Rather than requesting traditional resumes and cover letters, some companies are now asking job candidates to submit video cover letters. While the thought of creating a digital recording of yourself can be overwhelming, think of it as a summary of your story. Follow these tips to create an effective video cover letter.
1. Include Five Points
Plan your video cover letter so that it tells the hiring manager five things about you. Include three items about your professional life and two points that describe you on a personal level, including hobbies, interests or volunteer efforts.
2. Keep It Brief
If the job posting does not specify a time limit for video cover letters, limit yours to 60 seconds. Describe each of your five points in a clear and concise manner without including too much detail that loses the viewer's interest.
3. Show Your Personality
Rather than repeating all of the information included in your resume, be creative in your video cover letter. Take this opportunity to showcase your skills, talk up your work experience or brag about your accomplishments while giving the hiring manager a glimpse of your personality.
4. Incorporate Keywords
Make sure your video cover letter is tailored to the hiring organization's job posting. Jot down skills and qualifications that the company wants in an ideal candidate, and then weave them into your presentation to capture the hiring manager's attention and demonstrate your fit for the position.

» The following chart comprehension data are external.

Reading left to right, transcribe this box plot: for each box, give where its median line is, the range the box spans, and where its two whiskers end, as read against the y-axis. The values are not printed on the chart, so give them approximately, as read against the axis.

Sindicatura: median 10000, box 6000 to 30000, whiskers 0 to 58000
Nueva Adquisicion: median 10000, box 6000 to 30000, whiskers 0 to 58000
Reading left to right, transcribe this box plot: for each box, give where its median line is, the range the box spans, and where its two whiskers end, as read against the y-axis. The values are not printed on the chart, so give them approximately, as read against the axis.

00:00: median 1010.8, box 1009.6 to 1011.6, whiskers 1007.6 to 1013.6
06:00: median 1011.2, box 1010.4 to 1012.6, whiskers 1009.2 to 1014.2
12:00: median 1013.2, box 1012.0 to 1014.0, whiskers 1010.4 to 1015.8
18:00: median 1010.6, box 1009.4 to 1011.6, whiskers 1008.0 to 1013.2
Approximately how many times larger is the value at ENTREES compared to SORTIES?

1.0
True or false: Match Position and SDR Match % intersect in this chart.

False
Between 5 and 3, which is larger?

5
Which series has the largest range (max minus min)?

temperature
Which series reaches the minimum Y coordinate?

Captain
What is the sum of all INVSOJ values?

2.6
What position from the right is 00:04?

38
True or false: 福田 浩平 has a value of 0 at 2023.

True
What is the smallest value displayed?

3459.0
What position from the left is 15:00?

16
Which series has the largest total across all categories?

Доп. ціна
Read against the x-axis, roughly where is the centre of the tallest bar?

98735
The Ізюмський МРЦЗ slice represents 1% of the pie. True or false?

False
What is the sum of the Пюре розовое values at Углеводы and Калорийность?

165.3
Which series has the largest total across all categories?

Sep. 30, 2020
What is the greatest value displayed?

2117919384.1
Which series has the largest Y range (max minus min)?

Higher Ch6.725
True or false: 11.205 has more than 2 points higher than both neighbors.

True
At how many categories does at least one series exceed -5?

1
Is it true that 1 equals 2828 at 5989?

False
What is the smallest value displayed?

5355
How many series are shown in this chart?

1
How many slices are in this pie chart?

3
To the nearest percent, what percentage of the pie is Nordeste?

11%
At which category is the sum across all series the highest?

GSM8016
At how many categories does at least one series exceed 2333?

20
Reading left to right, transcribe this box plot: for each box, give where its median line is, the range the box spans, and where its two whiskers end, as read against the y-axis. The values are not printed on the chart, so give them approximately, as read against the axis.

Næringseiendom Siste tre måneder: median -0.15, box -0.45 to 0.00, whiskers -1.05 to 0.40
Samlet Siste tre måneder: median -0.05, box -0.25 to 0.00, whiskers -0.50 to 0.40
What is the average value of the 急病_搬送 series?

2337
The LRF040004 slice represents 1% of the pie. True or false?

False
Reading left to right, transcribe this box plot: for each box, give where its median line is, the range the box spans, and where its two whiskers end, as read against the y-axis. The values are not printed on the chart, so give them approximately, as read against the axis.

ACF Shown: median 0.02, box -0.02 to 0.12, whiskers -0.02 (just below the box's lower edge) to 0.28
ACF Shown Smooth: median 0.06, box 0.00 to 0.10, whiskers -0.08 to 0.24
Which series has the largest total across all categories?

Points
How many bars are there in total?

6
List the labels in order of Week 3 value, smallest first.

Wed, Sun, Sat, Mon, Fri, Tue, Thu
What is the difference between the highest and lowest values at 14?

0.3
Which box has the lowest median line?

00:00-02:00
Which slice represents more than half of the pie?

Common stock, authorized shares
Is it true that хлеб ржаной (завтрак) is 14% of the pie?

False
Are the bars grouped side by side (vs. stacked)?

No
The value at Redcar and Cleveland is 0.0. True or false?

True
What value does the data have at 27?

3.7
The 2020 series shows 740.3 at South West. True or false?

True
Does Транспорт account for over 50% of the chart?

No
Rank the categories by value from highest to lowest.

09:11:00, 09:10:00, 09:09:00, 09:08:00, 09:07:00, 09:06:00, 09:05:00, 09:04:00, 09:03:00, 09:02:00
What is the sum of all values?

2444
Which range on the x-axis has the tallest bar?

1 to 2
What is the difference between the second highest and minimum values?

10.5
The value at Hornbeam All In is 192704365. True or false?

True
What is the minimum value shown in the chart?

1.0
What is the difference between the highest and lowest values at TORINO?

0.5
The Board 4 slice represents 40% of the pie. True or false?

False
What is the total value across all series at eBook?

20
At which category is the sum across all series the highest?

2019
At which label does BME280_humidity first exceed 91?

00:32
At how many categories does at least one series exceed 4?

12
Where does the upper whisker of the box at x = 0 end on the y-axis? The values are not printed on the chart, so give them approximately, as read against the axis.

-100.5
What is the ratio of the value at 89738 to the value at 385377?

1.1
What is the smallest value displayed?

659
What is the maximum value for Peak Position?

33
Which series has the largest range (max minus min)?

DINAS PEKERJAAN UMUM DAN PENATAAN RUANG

5. Avoid Sounding Scripted
While you should plan ahead and know what topics you want to hit in your video cover letter, avoid reading directly from a script. Write a few bullet points on large cue cards so you can refer to them throughout your recording without reading word for word. Practice your speech until it's natural.
6. Include a Strong Conclusion
Finish your video with a strong closing. Thank the hiring manager for his time, and reassure him that you're looking forward to an interview. Be sure to project confidence during your closing statement.
7. Create a Generic Version
After you create a specific video cover letter tailored to the job posting of the hiring organization, consider creating a generic version to post on LinkedIn, Facebook or Twitter. Focus on your job skills, and make it clear what type of position you hope to find.
8. Consider Hosting Options
When you upload your generic video cover letter, pay attention to hosting options. Avoid using the same YouTube channel that you use for your personal videos.
Video cover letters require more planning and preparation than their paper counterparts. Pay attention to the hiring organization's job listing to ensure that your digital recording adheres to length requirements and includes all of the necessary information.